▸ **SOURCE EXTRACT**:
* * *

With availability of neural networks, concepts such as stemming and lemmatisation are not necessary. In fact, neural networks may miss out learning subtlities taken away from stemming or lemmatisation.

In this notebook, we will build a sentiment classifier that has been trained on IMDb dataset and then apply transfer learning to detect sentiments within our own dataset.

There are four steps involved in the process,

1. Reading and viewing the IMDb data
2. Getting our own data for modelling
3. Fine-tuning a language model
4. Building the classifier

## About Language model

Language model is an example of a pre-trained text based model that is good at predicting the next word that is likely to be typed. 

It has a good understanding of english, what's a happy word or sad word etc.




## Steps

1. Get pre-processed data
2. Create a language model with pre-trained weights that you can fine-tune
3. Create other models like classificer on top of the encoder of the language model.

# Import libraries

In [3]:
from fastai.text import *

In [4]:
path = untar_data(URLs.IMDB_SAMPLE)

Downloading http://files.fast.ai/data/examples/imdb_sample.tgz


In [5]:
# path??

In [6]:
path

PosixPath('/root/.fastai/data/imdb_sample')

## Data preprocessing

Unlike images, you cannot upload a text data simply into a pre-trained model. For text, you will have to transform it into a  list of words, tokens and then transform these tokens in to numbers. It is these numbers that are passed to embedding layers that will convert them in arrays of floats before passing through the model.

In [7]:
df =  pd.read_csv(path/'texts.csv')

In [8]:
df.head()

Unnamed: 0,label,text,is_valid
0,negative,Un-bleeping-believable! Meg Ryan doesn't even ...,False
1,positive,This is a extremely well-made film. The acting...,False
2,negative,Every once in a long while a movie will come a...,False
3,positive,Name just says it all. I watched this movie wi...,False
4,negative,This movie succeeds at being one of the most u...,False


In [9]:
df.shape

(1000, 3)

##  Create a `TextDataBunch` suitable for training a language model.


Get the data and create a 'databunch' object to use for a language model

In [10]:
%%time

# throws `BrokenProcessPool` Error sometimes. Keep trying `till it works!
count = 0
error = True
while error:
    try: 
        # The following line throws `AttributeError: backwards` on the learning step, below
        # data_lm = TextDataBunch.from_csv(path, 'texts.csv')
        # This Fastai Forum post shows the solution:
        #      https://forums.fast.ai/t/backwards-attributes-not-found-in-nlp-text-learner/51340?u=jcatanza
        # We implement the solution on the following line:
        data_lm = TextLMDataBunch.from_csv(path, 'texts.csv')
        error = False
        print(f'failure count is {count}\n')

* * *

▸ **RECORDED DATA**:
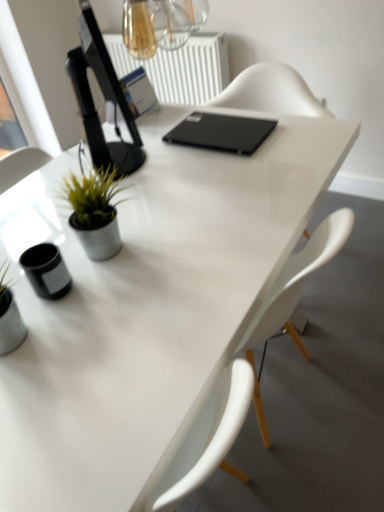
The image size is (384, 512). Identify the location of vacant space to the right of black matte laptop at center. (297, 133).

* * *

▸ **PROBLEM TO SOLVE**: According to the notebook excerpt, which dataset is the sentiment classifier trained on? Answer using only the notebook excerpt, not the listing.

▸ **RESPONSE TO THIS TASK**: The IMDb dataset.